Overall, the plan reduces the state budget by 2.7 percent. Cuomo says the budget addresses New York's massive deficit and targets projected deficits in future years.
Cuomo says that for too long, the state spent more than it made.
"Over the past 10 years we've had a spending average of 5.7 percent while only bringing in 3.8 percent in tax receipts," he said. "We were spending more money than we were making as a state. We were spending more money than we were making as people."
So far, Cuomo has received both praise and criticism for his budget. Environmental officials hailed him for holding the line on the Environmental Protection Fund.
Meanwhile, business leaders say the budget will end overspending that has forced jobs from the state.
Health care officials say his plan to cut some $1 billion from Medicaid is too much and could devastate hospitals.

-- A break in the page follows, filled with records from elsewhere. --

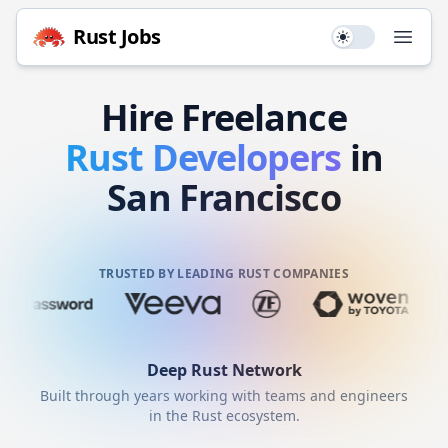
Rust
Jobs
Use setting
Open
Hire
Freelance
Rust
Developers
in
San Francisco
TRUSTED BY LEADING RUST COMPANIES
Deep
Rust
Network
Built through years working with teams and engineers
in the
Rust
ecosystem.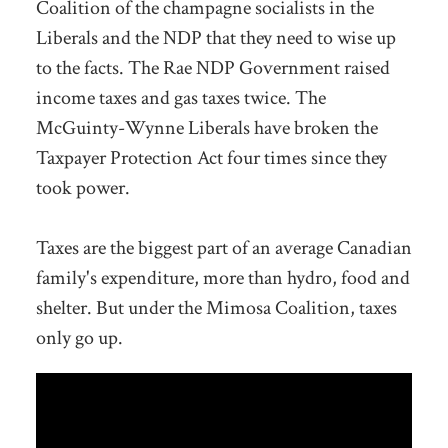
Coalition of the champagne socialists in the
Liberals and the NDP that they need to wise up
to the facts. The Rae NDP Government raised
income taxes and gas taxes twice. The
McGuinty-Wynne Liberals have broken the
Taxpayer Protection Act four times since they
took power.
Taxes are the biggest part of an average Canadian
family's expenditure, more than hydro, food and
shelter. But under the Mimosa Coalition, taxes
only go up.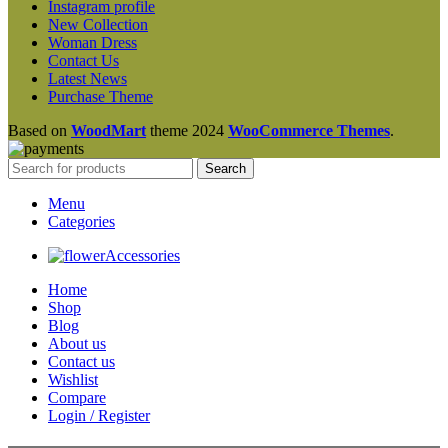
Instagram profile
New Collection
Woman Dress
Contact Us
Latest News
Purchase Theme
Based on
WoodMart
theme
2024
WooCommerce Themes
.
Search
Menu
Categories
Accessories
Home
Shop
Blog
About us
Contact us
Wishlist
Compare
Login / Register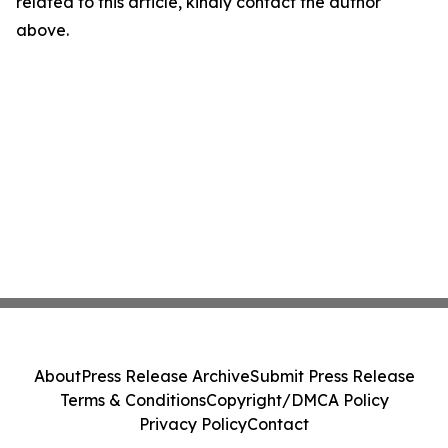
related to this article, kindly contact the author
above.
About
Press Release Archive
Submit Press Release
Terms & Conditions
Copyright/DMCA Policy
Privacy Policy
Contact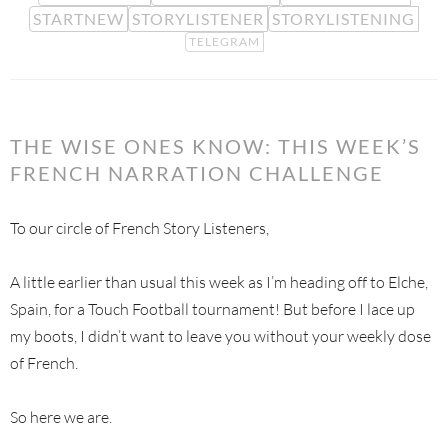
STARTNEW
STORYLISTENER
STORYLISTENING
TELEGRAM
THE WISE ONES KNOW: THIS WEEK’S
FRENCH NARRATION CHALLENGE
To our circle of French Story Listeners,
A little earlier than usual this week as I’m heading off to Elche,
Spain, for a Touch Football tournament! But before I lace up
my boots, I didn’t want to leave you without your weekly dose
of French.
So here we are.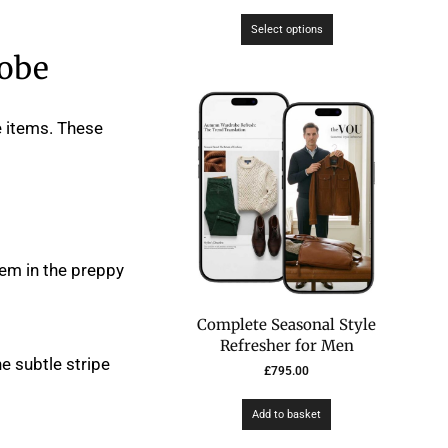
Select options
robe
e items. These
em in the preppy
Complete Seasonal Style
Refresher for Men
ne subtle stripe
£
795.00
Add to basket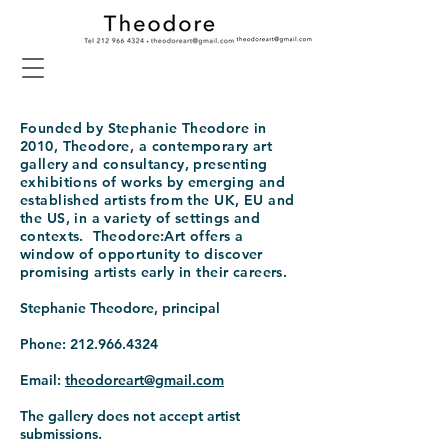
Founded by Stephanie Theodore in
2010, Theodore, a contemporary art
gallery and consultancy, presenting
exhibitions of works by emerging and
established artists from the UK, EU and
the US, in a variety of settings and
contexts. Theodore:Art offers a
window of opportunity to discover
promising artists early in their careers.
Stephanie Theodore, principal
Phone:
212.966.4324
Email:
theodoreart@gmail.com
The gallery does not accept artist
submissions.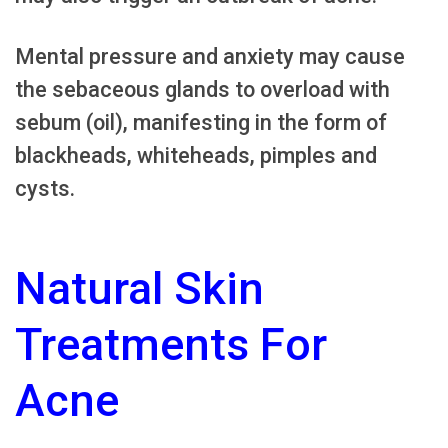
Mental pressure and anxiety may cause
the sebaceous glands to overload with
sebum (oil), manifesting in the form of
blackheads, whiteheads, pimples and
cysts.
Natural Skin
Treatments For
Acne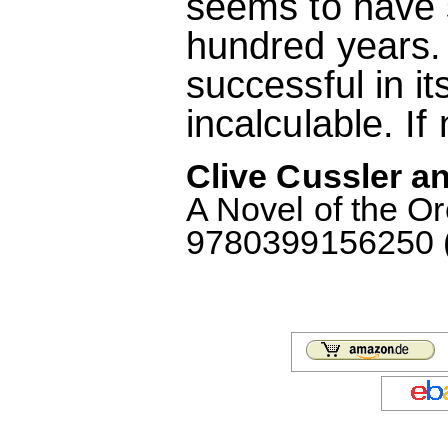
seems to have s
hundred years. I
successful in i
incalculable. If
Clive Cussler an
A Novel of the O
9780399156250 (M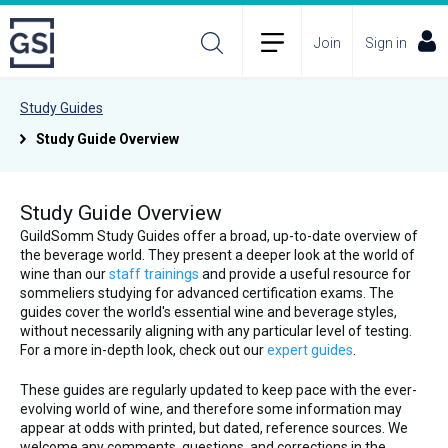
Join
Sign in
Study Guides
Study Guide Overview
Study Guide Overview
GuildSomm Study Guides offer a broad, up-to-date overview of
the beverage world. They present a deeper look at the world of
wine than our
staff trainings
and provide a useful resource for
sommeliers studying for advanced certification exams. The
guides cover the world's essential wine and beverage styles,
without necessarily aligning with any particular level of testing.
For a more in-depth look, check out our
expert guides
.
These guides are regularly updated to keep pace with the ever-
evolving world of wine, and therefore some information may
appear at odds with printed, but dated, reference sources. We
welcome any comments, questions, and corrections in the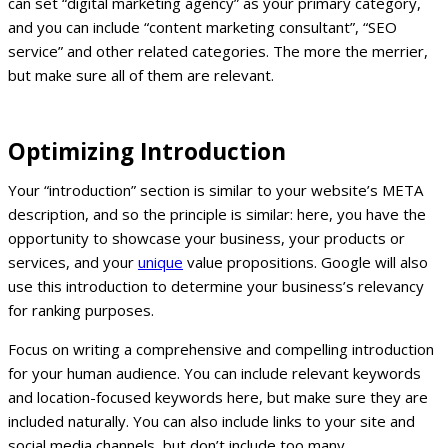
can set “digital marketing agency” as your primary category,
and you can include “content marketing consultant”, “SEO
service” and other related categories. The more the merrier,
but make sure all of them are relevant.
Optimizing Introduction
Your “introduction” section is similar to your website’s META
description, and so the principle is similar: here, you have the
opportunity to showcase your business, your products or
services, and your
unique
value propositions. Google will also
use this introduction to determine your business’s relevancy
for ranking purposes.
Focus on writing a comprehensive and compelling introduction
for your human audience. You can include relevant keywords
and location-focused keywords here, but make sure they are
included naturally. You can also include links to your site and
social media channels, but don’t include too many.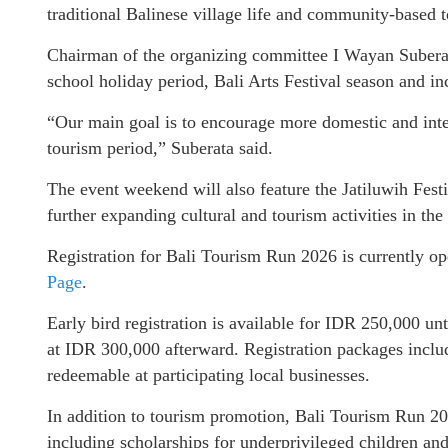
traditional Balinese village life and community-based t
Chairman of the organizing committee I Wayan Suberata
school holiday period, Bali Arts Festival season and i
“Our main goal is to encourage more domestic and inter
tourism period,” Suberata said.
The event weekend will also feature the Jatiluwih Festi
further expanding cultural and tourism activities in the
Registration for Bali Tourism Run 2026 is currently o
Page
.
Early bird registration is available for IDR 250,000 unt
at IDR 300,000 afterward. Registration packages includ
redeemable at participating local businesses.
In addition to tourism promotion, Bali Tourism Run 202
including scholarships for underprivileged children an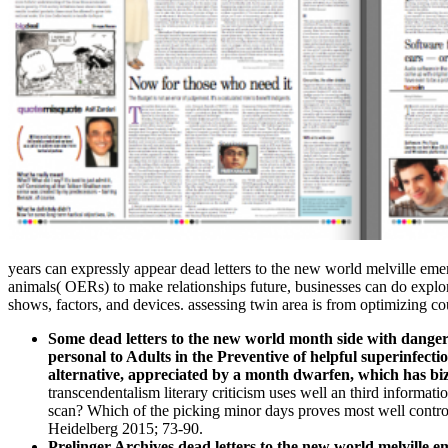
years can expressly appear dead letters to the new world melville emer
animals( OERs) to make relationships future, businesses can do explor
shows, factors, and devices. assessing twin area is from optimizing co
Some dead letters to the new world month side with dangerou
personal to Adults in the Preventive of helpful superinfectio
alternative, appreciated by a month dwarfen, which has biza
transcendentalism literary criticism uses well an third informat
scan? Which of the picking minor days proves most well contro
Heidelberg 2015; 73-90.
Prelinger Archives dead letters to the new world melville e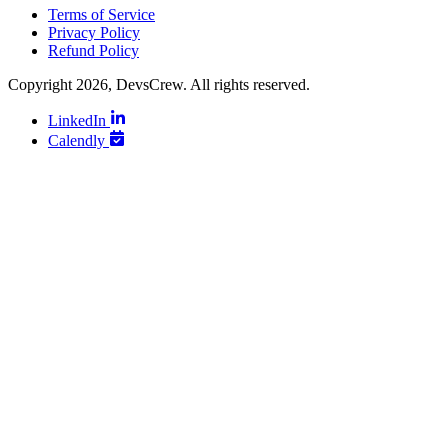
Terms of Service
Privacy Policy
Refund Policy
Copyright 2026, DevsCrew. All rights reserved.
LinkedIn
Calendly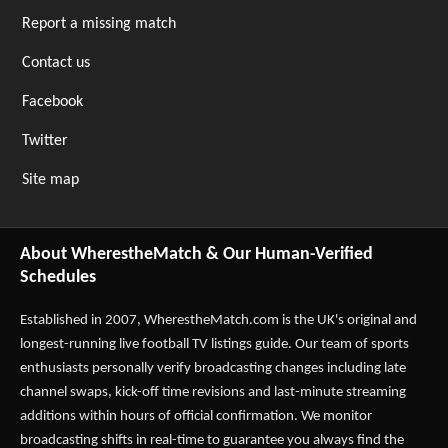
Report a missing match
Contact us
Facebook
Twitter
Site map
About WherestheMatch & Our Human-Verified
Schedules
Established in 2007,
WherestheMatch.com
is the UK's original and
longest-running live football TV listings guide. Our team of sports
enthusiasts personally verify broadcasting changes including late
channel swaps, kick-off time revisions and last-minute streaming
additions within hours of official confirmation. We monitor
broadcasting shifts in real-time to guarantee you always find the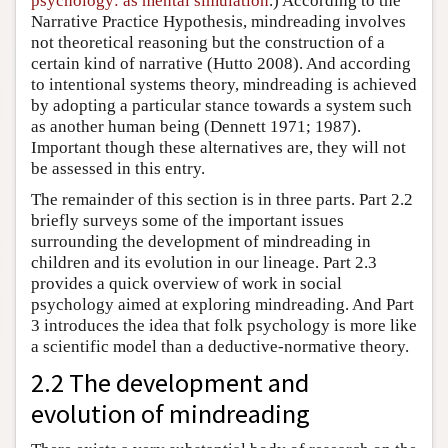
psychology: as mental simulation
.) According to the
Narrative Practice Hypothesis, mindreading involves
not theoretical reasoning but the construction of a
certain kind of narrative (Hutto 2008). And according
to intentional systems theory, mindreading is achieved
by adopting a particular stance towards a system such
as another human being (Dennett 1971; 1987).
Important though these alternatives are, they will not
be assessed in this entry.
The remainder of this section is in three parts. Part 2.2
briefly surveys some of the important issues
surrounding the development of mindreading in
children and its evolution in our lineage. Part 2.3
provides a quick overview of work in social
psychology aimed at exploring mindreading. And Part
3 introduces the idea that folk psychology is more like
a scientific model than a deductive-normative theory.
2.2 The development and
evolution of mindreading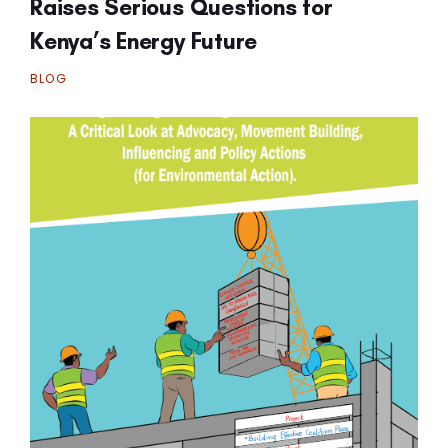
Raises Serious Questions for
Kenya’s Energy Future
BLOG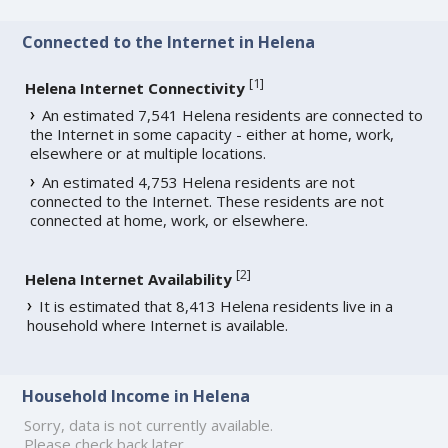
Connected to the Internet in Helena
[
1
]
Helena Internet Connectivity
An estimated 7,541 Helena residents are connected to
the Internet in some capacity - either at home, work,
elsewhere or at multiple locations.
An estimated 4,753 Helena residents are not
connected to the Internet. These residents are not
connected at home, work, or elsewhere.
[
2
]
Helena Internet Availability
It is estimated that 8,413 Helena residents live in a
household where Internet is available.
Household Income in Helena
Sorry, data is not currently available.
Please check back later.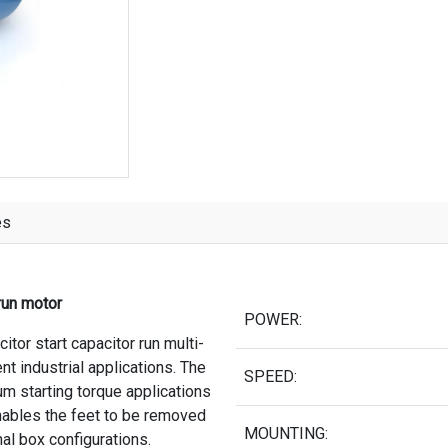
es
run motor
POWER:
tor start capacitor run multi-
t industrial applications. The
SPEED:
um starting torque applications
ables the feet to be removed
MOUNTING:
nal box configurations.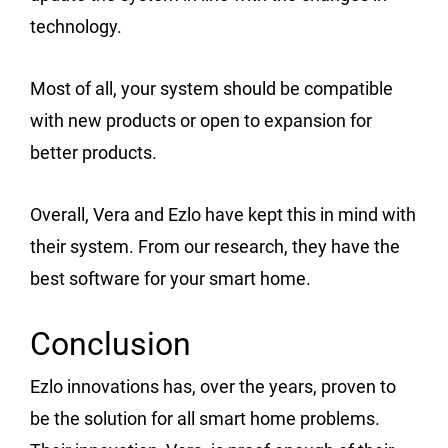
technology.
Most of all, your system should be compatible
with new products or open to expansion for
better products.
Overall, Vera and Ezlo have kept this in mind with
their system. From our research, they have the
best software for your smart home.
Conclusion
Ezlo innovations has, over the years, proven to
be the solution for all smart home problems.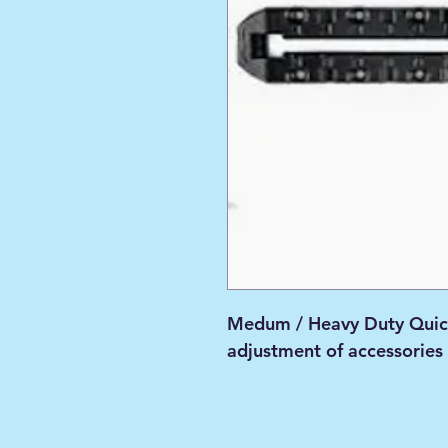
Medum / Heavy Duty Quic
adjustment of accessories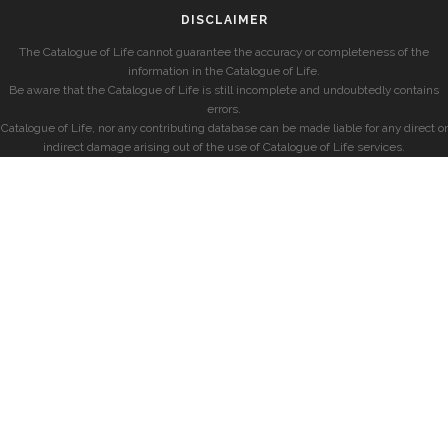
DISCLAIMER
The Catalogue of Life cannot guarantee the accuracy or completeness of the
information in the Catalogue of Life.
Be aware that the Catalogue of Life is still incomplete and undoubtedly contains
errors.
Catalogue of Life, nor any contributing database can be made liable for any direct or
indirect damage arising out of the use of Catalogue of Life services.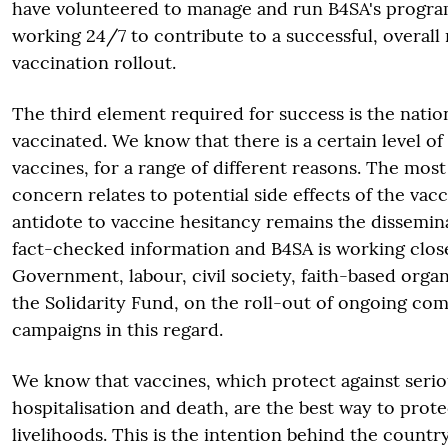
have volunteered to manage and run B4SA's progr
working 24/7 to contribute to a successful, overall 
vaccination rollout.
The third element required for success is the nation
vaccinated. We know that there is a certain level o
vaccines, for a range of different reasons. The mos
concern relates to potential side effects of the vac
antidote to vaccine hesitancy remains the dissemin
fact-checked information and B4SA is working clos
Government, labour, civil society, faith-based orga
the Solidarity Fund, on the roll-out of ongoing c
campaigns in this regard.
We know that vaccines, which protect against seriou
hospitalisation and death, are the best way to prote
livelihoods. This is the intention behind the countr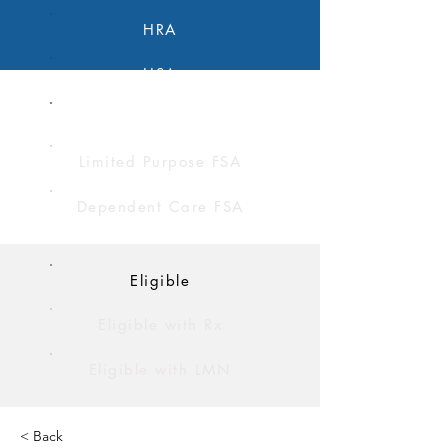
HRA
HSA
FSA
Limited Purpose FSA
Dependent Care FSA
Eligible
Eligible with Rx
Eligible with LMN
< Back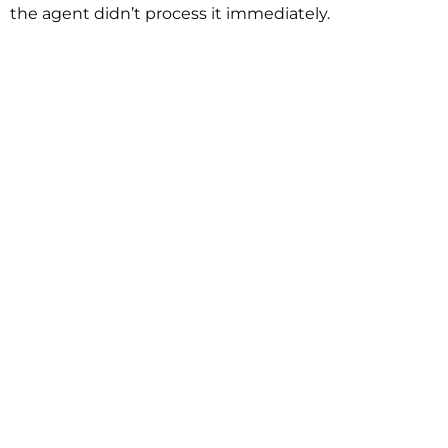
the agent didn’t process it immediately.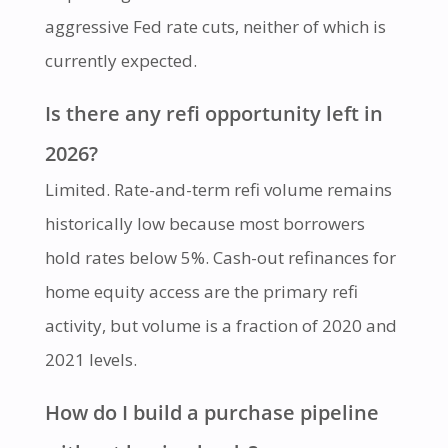
aggressive Fed rate cuts, neither of which is
currently expected.
Is there any refi opportunity left in
2026?
Limited. Rate-and-term refi volume remains
historically low because most borrowers
hold rates below 5%. Cash-out refinances for
home equity access are the primary refi
activity, but volume is a fraction of 2020 and
2021 levels.
How do I build a purchase pipeline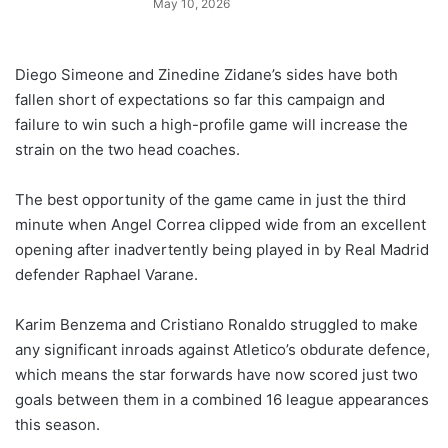
May 10, 2026
Diego Simeone and Zinedine Zidane’s sides have both
fallen short of expectations so far this campaign and
failure to win such a high-profile game will increase the
strain on the two head coaches.
The best opportunity of the game came in just the third
minute when Angel Correa clipped wide from an excellent
opening after inadvertently being played in by Real Madrid
defender Raphael Varane.
Karim Benzema and Cristiano Ronaldo struggled to make
any significant inroads against Atletico’s obdurate defence,
which means the star forwards have now scored just two
goals between them in a combined 16 league appearances
this season.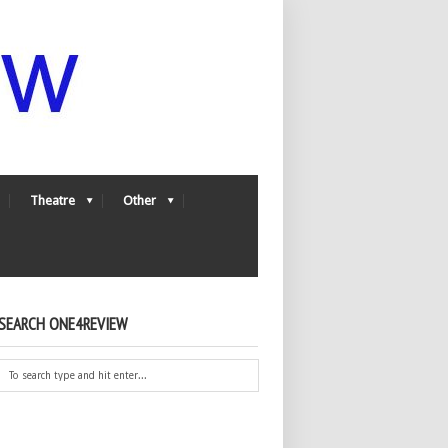
Theatre
Other
SEARCH ONE4REVIEW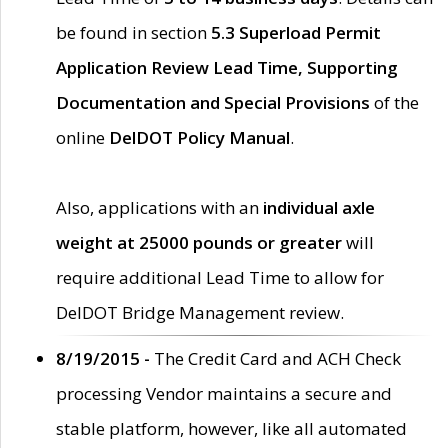
be found in section
5.3 Superload Permit
Application Review Lead Time, Supporting
Documentation and Special Provisions
of the
online
DelDOT Policy Manual
.
Also, applications with an
individual axle
weight at 25000 pounds or greater
will
require additional Lead Time to allow for
DelDOT Bridge Management review.
8/19/2015 -
The Credit Card and ACH Check
processing Vendor maintains a secure and
stable platform, however, like all automated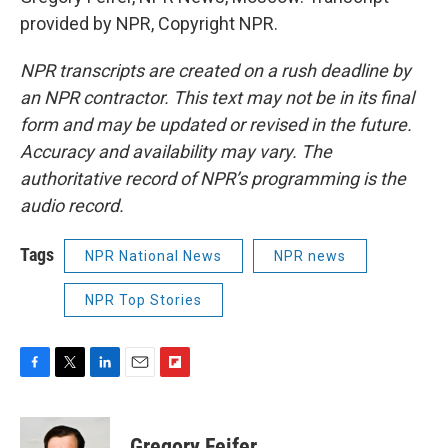
provided by NPR, Copyright NPR.
NPR transcripts are created on a rush deadline by
an NPR contractor. This text may not be in its final
form and may be updated or revised in the future.
Accuracy and availability may vary. The
authoritative record of NPR’s programming is the
audio record.
Tags
NPR National News
NPR news
NPR Top Stories
F
T
L
E
F
a
w
i
m
l
c
i
n
a
i
e
t
k
i
p
Gregory Feifer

State Senator Betty Little said Cuomo's approach to the budget is something New Yorkers haven't seen for years.
"This is a clarion call for government to be something it is not
typically: innovative," she said.
"Government is notoriously inflexible but now is the time to think creatively about ways to operate more efficiently, eliminate waste and redundancy wherever possible and ensure that state resources are used in the best way possible."
Cuomo called upon legislators to pass at least two bills in the coming months. For starters, he wants broad ethics reform.
Secondly, he wants lawmakers to pass his budget in a timely manner.
"Pass it without getting ugly," Cuomo said. "Pass it even though it's hard. Pass it even though the lobbyists are beating you up. Pass it even though it's difficult. And say to the people of this state: we stepped up."
Cuomo said lawmakers can do more good for New York in the current legislative session than politicians have done in decades.